STATED GOAL | Begin with the line holding "dynamic real-time deformability" and write out each following line to the end of the data, exactly. Pictures are left out.
----------------------------------------
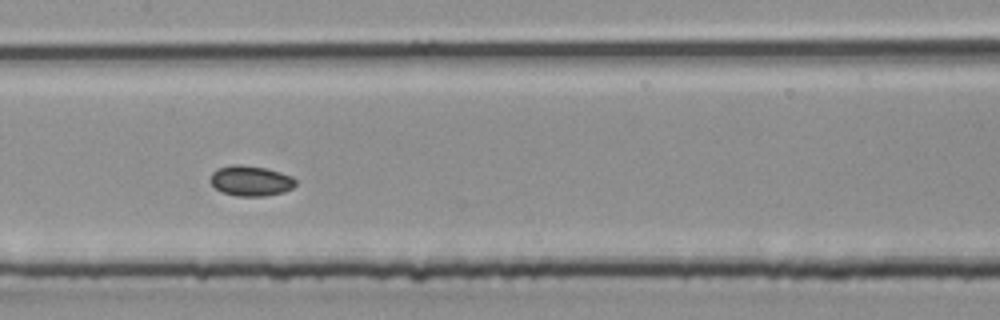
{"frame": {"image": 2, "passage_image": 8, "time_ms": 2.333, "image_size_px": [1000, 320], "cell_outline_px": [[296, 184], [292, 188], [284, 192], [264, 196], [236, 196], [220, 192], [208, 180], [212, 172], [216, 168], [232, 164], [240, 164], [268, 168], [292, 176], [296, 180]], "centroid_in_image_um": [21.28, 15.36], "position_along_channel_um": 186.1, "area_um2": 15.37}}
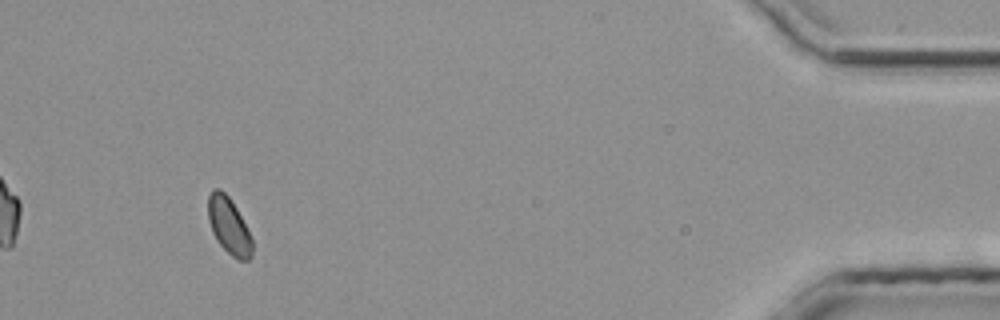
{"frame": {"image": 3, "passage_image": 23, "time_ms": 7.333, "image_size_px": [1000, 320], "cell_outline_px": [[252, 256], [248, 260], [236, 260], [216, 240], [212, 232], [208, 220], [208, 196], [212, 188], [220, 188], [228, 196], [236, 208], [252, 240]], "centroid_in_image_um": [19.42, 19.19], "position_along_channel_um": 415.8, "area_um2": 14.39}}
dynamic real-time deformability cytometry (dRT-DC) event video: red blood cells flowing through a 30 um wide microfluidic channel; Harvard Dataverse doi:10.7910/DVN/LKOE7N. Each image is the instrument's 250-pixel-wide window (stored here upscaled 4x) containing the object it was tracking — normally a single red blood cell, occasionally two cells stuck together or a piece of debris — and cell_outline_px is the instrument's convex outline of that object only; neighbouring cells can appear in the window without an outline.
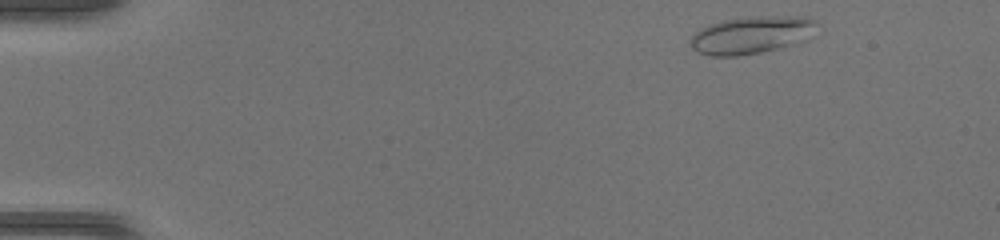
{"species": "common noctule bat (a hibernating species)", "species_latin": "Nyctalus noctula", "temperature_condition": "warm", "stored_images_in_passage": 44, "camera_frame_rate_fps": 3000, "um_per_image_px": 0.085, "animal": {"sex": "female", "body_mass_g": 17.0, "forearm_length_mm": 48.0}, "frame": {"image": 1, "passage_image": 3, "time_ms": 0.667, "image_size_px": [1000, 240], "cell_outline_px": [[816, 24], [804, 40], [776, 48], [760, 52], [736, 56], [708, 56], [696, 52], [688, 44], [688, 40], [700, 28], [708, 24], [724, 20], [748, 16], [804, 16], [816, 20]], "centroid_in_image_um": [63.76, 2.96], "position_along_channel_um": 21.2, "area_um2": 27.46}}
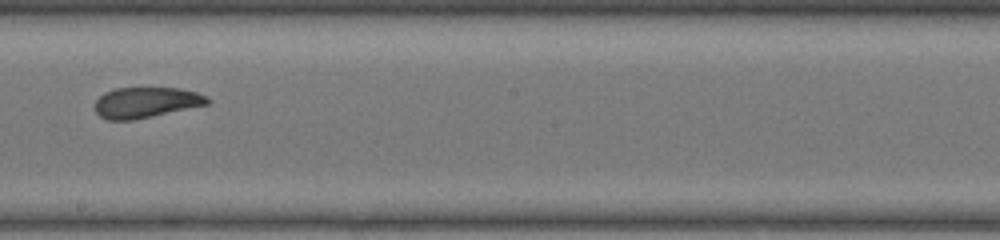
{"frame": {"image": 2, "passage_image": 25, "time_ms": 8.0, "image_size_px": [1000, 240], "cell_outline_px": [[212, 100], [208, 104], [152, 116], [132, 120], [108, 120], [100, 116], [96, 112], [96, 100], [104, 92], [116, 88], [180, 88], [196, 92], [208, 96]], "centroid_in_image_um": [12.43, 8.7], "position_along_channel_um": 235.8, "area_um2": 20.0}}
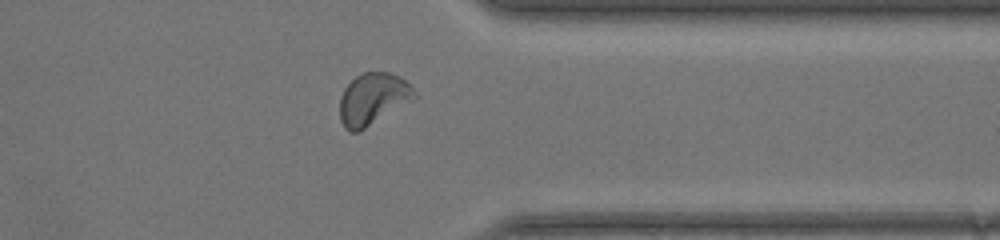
----------------------------------------
EXERCISE ANSWER |
dynamic real-time deformability cytometry (dRT-DC) event video: red blood cells flowing through a 30 um wide microfluidic channel; Harvard Dataverse doi:10.7910/DVN/LKOE7N. Each image is the instrument's 250-pixel-wide window (stored here upscaled 4x) containing the object it was tracking — normally a single red blood cell, occasionally two cells stuck together or a piece of debris — and cell_outline_px is the instrument's convex outline of that object only; neighbouring cells can appear in the window without an outline.
{"species": "common noctule bat (a hibernating species)", "species_latin": "Nyctalus noctula", "temperature_condition": "warm", "stored_images_in_passage": 44, "camera_frame_rate_fps": 3000, "um_per_image_px": 0.085, "animal": {"sex": "female", "body_mass_g": 17.0, "forearm_length_mm": 48.0}, "frame": {"image": 1, "passage_image": 3, "time_ms": 0.667, "image_size_px": [1000, 240], "cell_outline_px": [[816, 24], [804, 40], [776, 48], [760, 52], [736, 56], [708, 56], [696, 52], [688, 44], [688, 40], [700, 28], [708, 24], [724, 20], [748, 16], [804, 16], [816, 20]], "centroid_in_image_um": [63.76, 2.96], "position_along_channel_um": 21.2, "area_um2": 27.46}}
{"frame": {"image": 2, "passage_image": 25, "time_ms": 8.0, "image_size_px": [1000, 240], "cell_outline_px": [[212, 100], [208, 104], [152, 116], [132, 120], [108, 120], [100, 116], [96, 112], [96, 100], [104, 92], [116, 88], [180, 88], [196, 92], [208, 96]], "centroid_in_image_um": [12.43, 8.7], "position_along_channel_um": 235.8, "area_um2": 20.0}}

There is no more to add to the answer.